I'll look into buying a clicker. I've been walking and running him everyday and doing about half an hour or so of training. He can sit and will heel to my left side without a leash ONLY when he knows I've got food. I can't simply say heel without food otherwise he completely ignores me.

Will he start following my commands all the time if I keep at it?


----------



## Ucdcrush (Mar 22, 2004)

No, probably not ALL the time, don't expect that and accept the best he gives you. He sounds normal. You just need to strengthen the association. If you don't want to use food, you might try something equally interesting such as a tennis ball you're about to throw.

And in your beginning work, you must set the dog up to SUCCEED, meaning help him as much as you can to do the behavior you're asking of him as many times as possible. This would include a leash connecting you, tasty treats, and minimizing distractions.

You may also want to read the establishing dominance thread, and practice leadership strategies with him including random downs throughout the day, and having him yield to you by telling him to move out of the way as you walk through where he's standing. I have used these techniques and they do seem to keep the pack structure organized in my favor









One more thing, look for opportunities to successfully get him to obey commands in daily life. For example, if he wants to go out, make him sit or down first. Want to throw a tennis ball, sit first. And of course keep doing it at meal time, but don't over-do it i.e. multiple repeated commands while his food bowl is sitting there full.


----------



## middleofnowhere (Dec 20, 2000)

I'm glad that you are finding time for your dog.
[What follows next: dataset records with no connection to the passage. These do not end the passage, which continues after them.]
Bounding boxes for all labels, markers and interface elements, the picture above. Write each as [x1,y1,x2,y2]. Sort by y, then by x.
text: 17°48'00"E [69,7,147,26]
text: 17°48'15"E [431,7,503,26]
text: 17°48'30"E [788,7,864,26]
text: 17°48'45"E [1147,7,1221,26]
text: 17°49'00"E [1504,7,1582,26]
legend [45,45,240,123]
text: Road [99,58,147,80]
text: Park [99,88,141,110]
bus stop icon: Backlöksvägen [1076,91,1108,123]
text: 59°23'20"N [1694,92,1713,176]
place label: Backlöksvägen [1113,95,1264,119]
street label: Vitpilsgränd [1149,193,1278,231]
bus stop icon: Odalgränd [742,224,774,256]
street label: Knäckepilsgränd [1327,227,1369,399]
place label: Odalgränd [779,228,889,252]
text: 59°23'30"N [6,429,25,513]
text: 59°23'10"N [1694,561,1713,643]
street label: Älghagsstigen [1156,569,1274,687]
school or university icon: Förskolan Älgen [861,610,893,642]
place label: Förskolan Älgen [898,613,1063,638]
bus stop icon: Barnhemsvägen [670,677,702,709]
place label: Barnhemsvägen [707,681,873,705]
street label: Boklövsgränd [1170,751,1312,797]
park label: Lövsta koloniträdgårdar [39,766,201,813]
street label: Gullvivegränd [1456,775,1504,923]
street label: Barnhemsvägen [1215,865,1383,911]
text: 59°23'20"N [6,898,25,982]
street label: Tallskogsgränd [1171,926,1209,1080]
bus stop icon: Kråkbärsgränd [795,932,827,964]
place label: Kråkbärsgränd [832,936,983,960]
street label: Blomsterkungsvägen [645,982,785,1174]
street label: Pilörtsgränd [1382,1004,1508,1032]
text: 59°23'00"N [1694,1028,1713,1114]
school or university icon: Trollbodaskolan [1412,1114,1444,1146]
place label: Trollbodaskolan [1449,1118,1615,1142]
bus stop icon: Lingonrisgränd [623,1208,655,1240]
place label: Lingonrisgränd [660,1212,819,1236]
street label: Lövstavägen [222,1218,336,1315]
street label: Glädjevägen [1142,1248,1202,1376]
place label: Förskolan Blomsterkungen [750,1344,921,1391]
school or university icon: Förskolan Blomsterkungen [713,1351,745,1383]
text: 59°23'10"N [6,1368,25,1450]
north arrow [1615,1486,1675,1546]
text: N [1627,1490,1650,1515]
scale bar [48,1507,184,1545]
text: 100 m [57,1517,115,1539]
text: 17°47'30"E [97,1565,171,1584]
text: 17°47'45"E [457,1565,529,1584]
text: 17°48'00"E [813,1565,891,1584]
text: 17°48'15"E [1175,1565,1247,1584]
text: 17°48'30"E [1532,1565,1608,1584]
Yes, the key is finding what he values and using it as a reward.
I'd suspect that he is going to be happy as heck with the attention & praise for doing the "right" thing.


----------



## aliveupbo (Jan 14, 2010)

I'm also having a bit of trouble walking him. When I take him on walks alone he generally trots right beside me and the leash is lose. But when we walk with someone else he pulls ahead and does whatever he pleases so Im basically choking him alot pulling back on the leash.

What's the best way to train a dog to walk beside you? Ive watched Cesar and his techniques about staying calm and dominant, but obviously my lack of knowledge and training ability shows through my dog.


----------